Transcribe all records exactly; omit pictures.

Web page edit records
=== Begin Enclosure ===

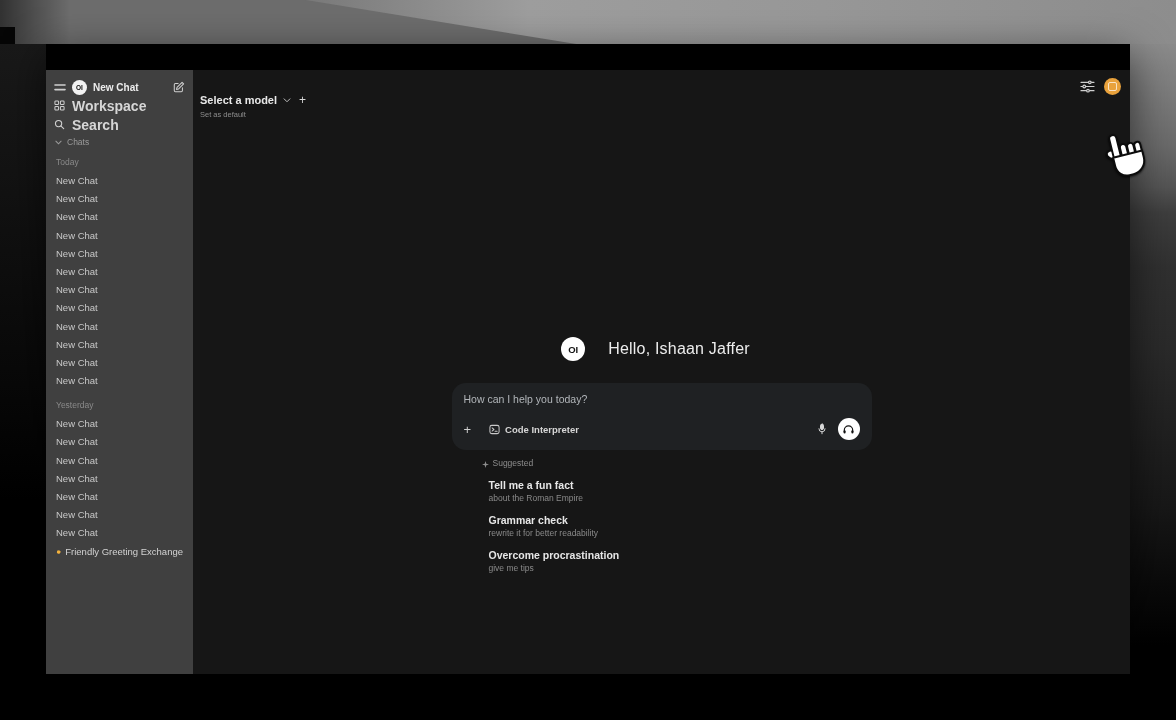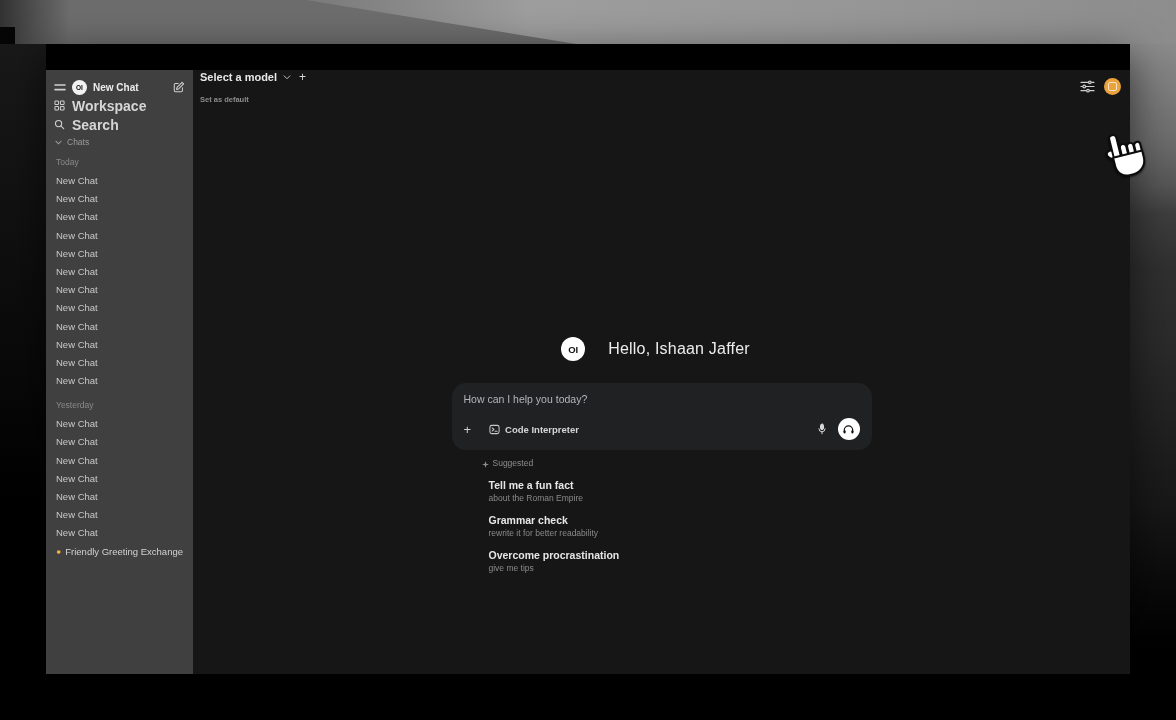--- a/index.html
+++ b/index.html
@@ -36,24 +36,24 @@
     font-size:14px;font-weight:700;color:#d6d6d6;cursor:default;}
   .sb-chats{display:flex;align-items:center;gap:5px;padding:0 9px;margin-top:3px;
     font-size:8.5px;color:#9a9a9a;}
   .group-label{padding:0 10px;font-size:8.5px;color:#8a8a8a;margin-top:10px;margin-bottom:5px;}
   .chat-item{padding:0 10px;height:18.2px;line-height:18.2px;font-size:9.5px;color:#c9c9c9;
     white-space:nowrap;}
   .named{display:flex;align-items:center;gap:4px;padding:0 10px;height:18.2px;
     font-size:9.5px;color:#d2d2d2;white-space:nowrap;}
   
   .main{flex:1;position:relative;background:#161616;}
-  .model-bar{position:absolute;left:7px;top:0;}
+  .model-bar{position:absolute;left:7px;top:23px;}
   .model-row{display:flex;align-items:center;gap:6px;font-size:11px;font-weight:700;color:#e8e8e8;}
   .add-model{font-size:12px;font-weight:400;color:#d8d8d8;margin-left:2px;}
-  .set-default{font-size:7.5px;color:#8d8d8d;margin-top:11px;font-weight:bold;}
+  .set-default{font-size:7.5px;color:#8d8d8d;margin-top:3px;}
   .top-right{position:absolute;right:9px;top:8px;display:flex;align-items:center;gap:9px;}
   .avatar{width:17px;height:17px;border-radius:50%;background:#e9a23c;display:flex;
     align-items:center;justify-content:center;}
   .av-glyph{width:7px;height:7px;border:1px solid rgba(255,255,255,.7);border-radius:2px;}
   .center{position:absolute;left:0;right:0;top:258px;display:flex;flex-direction:column;align-items:center;}
   .greeting-row{display:flex;align-items:center;gap:11px;}
   .logo-lg{width:24px;height:24px;border-radius:50%;background:#fff;color:#111;font-size:9.5px;
     font-weight:700;display:flex;align-items:center;justify-content:center;flex:none;}
   .greeting{font-size:16px;font-weight:500;color:#ededed;letter-spacing:.2px;margin:12px;}
   .composer{margin-top:13px;width:420px;background:#1f2123;border-radius:14px;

=== End Enclosure ===

Written response:
--- a/index.html
+++ b/index.html
@@ -36,24 +36,24 @@
     font-size:14px;font-weight:700;color:#d6d6d6;cursor:default;}
   .sb-chats{display:flex;align-items:center;gap:5px;padding:0 9px;margin-top:3px;
     font-size:8.5px;color:#9a9a9a;}
   .group-label{padding:0 10px;font-size:8.5px;color:#8a8a8a;margin-top:10px;margin-bottom:5px;}
   .chat-item{padding:0 10px;height:18.2px;line-height:18.2px;font-size:9.5px;color:#c9c9c9;
     white-space:nowrap;}
   .named{display:flex;align-items:center;gap:4px;padding:0 10px;height:18.2px;
     font-size:9.5px;color:#d2d2d2;white-space:nowrap;}
   
   .main{flex:1;position:relative;background:#161616;}
-  .model-bar{position:absolute;left:7px;top:0;}
+  .model-bar{position:absolute;left:7px;top:23px;}
   .model-row{display:flex;align-items:center;gap:6px;font-size:11px;font-weight:700;color:#e8e8e8;}
   .add-model{font-size:12px;font-weight:400;color:#d8d8d8;margin-left:2px;}
-  .set-default{font-size:7.5px;color:#8d8d8d;margin-top:11px;font-weight:bold;}
+  .set-default{font-size:7.5px;color:#8d8d8d;margin-top:3px;}
   .top-right{position:absolute;right:9px;top:8px;display:flex;align-items:center;gap:9px;}
   .avatar{width:17px;height:17px;border-radius:50%;background:#e9a23c;display:flex;
     align-items:center;justify-content:center;}
   .av-glyph{width:7px;height:7px;border:1px solid rgba(255,255,255,.7);border-radius:2px;}
   .center{position:absolute;left:0;right:0;top:258px;display:flex;flex-direction:column;align-items:center;}
   .greeting-row{display:flex;align-items:center;gap:11px;}
   .logo-lg{width:24px;height:24px;border-radius:50%;background:#fff;color:#111;font-size:9.5px;
     font-weight:700;display:flex;align-items:center;justify-content:center;flex:none;}
   .greeting{font-size:16px;font-weight:500;color:#ededed;letter-spacing:.2px;margin:12px;}
   .composer{margin-top:13px;width:420px;background:#1f2123;border-radius:14px;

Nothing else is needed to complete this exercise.